Playing the game connects us all.
I waited patiently for the Lord,
He inclined and heard my cry.
He brought me right out of the pit,
Out of my miry clay.
–Paul Hewson, “40” (1983)
The confluence of two otherwise isolated events brought an unexpected whisper of joy into my life last week.
The first came as no surprise: my 40th birthday.
Yeah, you read that right. Age 40, as far as I can tell by a look around the clubhouse here, is at least 75 in SLAM years. So you’re forgiven if you think 40 might place me well past the expiration date for SLAM writers. But for an aged Godzilla in this whip-smart Rodan world, I’m doing OK.
But enough of the codger talk. The real miracle of last week wasn’t me breaking the tape on 40, it was the belch of warm air that overtook Chicago. The result wasn’t only my first birthday spent outdoors since my Texas days two decades ago, but a call to action.
It was time to hit the court.
Now, my blacktop hoops gear may still have been packed away for the long winter, but it was easy to crack back out quickly. With Chuck T’s laced and beloved red-white-and-blue ball reinflated, I hit the damp but clean pavement.
The mercury made a miracle run past 70 degrees, and outside, on a local court for yet another run through my favorite and most familiar drills, shooting jumpers in shorts through a gusty wind that might make a native Californian or Floridian wonder if this was even outdoors weather, much less jump-shooting weather, it struck me, as it does time and time again: Basketball is a sport of beauty.
I’m not even talking about the beauty of a soaring LeBron James or a twisting Chris Paul. I’m referring to the simple motions of the game, and the ability all of us have to play it, every day of our lives.
Basketball can be played by anyone, at any time, from full five-on-five at crowded courts that make the Rucker look sedate all the way down to one-on-none, shooting off the dribble, starring you, a ball, and the court.
Alone, your own thoughts waltz along with the muscle memory that keeps you sharp and competitive between the baselines. That’s the way I played last week, on my birthday. My game, as is anyone’s who lives south of six feet, is strong on fundamentals, short on flash. It’s footwork on defense, knowing when to bounce a pass, being willing to use the glass—and, in my case, an inexplicable baby hook shot that looks as funny as it reads coming from a 5-9 guard. I may still have quick hands, but most of the time, my breaks and cuts on asphalt must look like I’m rollerskating on a waterbed.
You know those black-and-white photos of canvas-shoed players from the ’50s who seem to be taking every shot like a layup even if they’re 20 feet from the basket, frozen forever in a semi-Heisman Trophy pose? I’ve unintentionally
brought that form into the 21st Century. I haven’t played above the rim since the late ’70s, when heavy storms piled snow six feet high at the end of our driveway and a snowsuited slam dunk was only a climb to the top of that mountain away.
When I’m on the court alone, I start my shooting close to the basket, darting across the lower arc of the lane to swish short Larry Kenon specials as I first learned them, as a young Chicago Bulls fan born too late to witness prime K. I pause every so often to catch my breath with some free throws—Rick Barry’s got nothing on me, I was a charity-stripe champ myself—and gradually extend my shots out to the college three.

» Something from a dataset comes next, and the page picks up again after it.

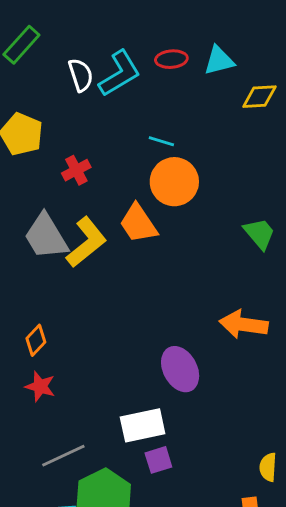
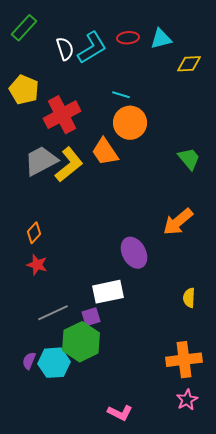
red cross: (76, 170) -> (62, 115), size x1.8
gray trapezoid: (46, 236) -> (41, 161), turned 93
orange arrow: (244, 324) -> (178, 222), turned -48
purple square: (158, 460) -> (91, 317), moved
yellow semicircle: (268, 467) -> (189, 298), moved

On a really good day, I’ll extend out to the NBA arc for some truly hilarious hurls, and if the barometric pressure is just right, I’m silk.
Last week, with the wind whipping my ears and every one of my misses clearly due to surprise gusts and pressure fluctuations, the little things were most striking: The soft, dull thud of the ball brushing the backboard; the gentle rip-snap of the cord when a jumper swished through; the fluttering, almost magical rotation of the ball released from fingertips; even the clang of the rock crashing into chain-link fence after a misbegotten long trey.
As readers of SLAM, we’re all players. Even if age has forced you from the floor as an active participant, or injury has kept you away but on the comeback trail, by virtue of cruising this space with regularity, you’re a player. And as players, we all have our rituals, be they superstitions, drills, or favorite shot spots on the floor. As in any game as majestic as basketball, the beauty is found in those tiny details and personal memories.
When I leave the court, I have a ritual, handed down from my dad, a Biddy basketball champ straight outta Highwood, Ill., whose cagey small-fry game could probably still fool me today. Pops taught me never to finish playing without making my last shot. I take that to a more advanced level when I play alone by staying on the court, even tired and sweaty, until I nail a long jumper, a free throw, and a layup, all in a row. And though it sounds easy, well, you’ve got enough of a scouting report on my game to know the wait can be tedious before all three shots are sunk straight.
Last week I repeated the ritual, and finished up my early hello to the outdoor season with a fourth shot, a K special. For old times’ sake.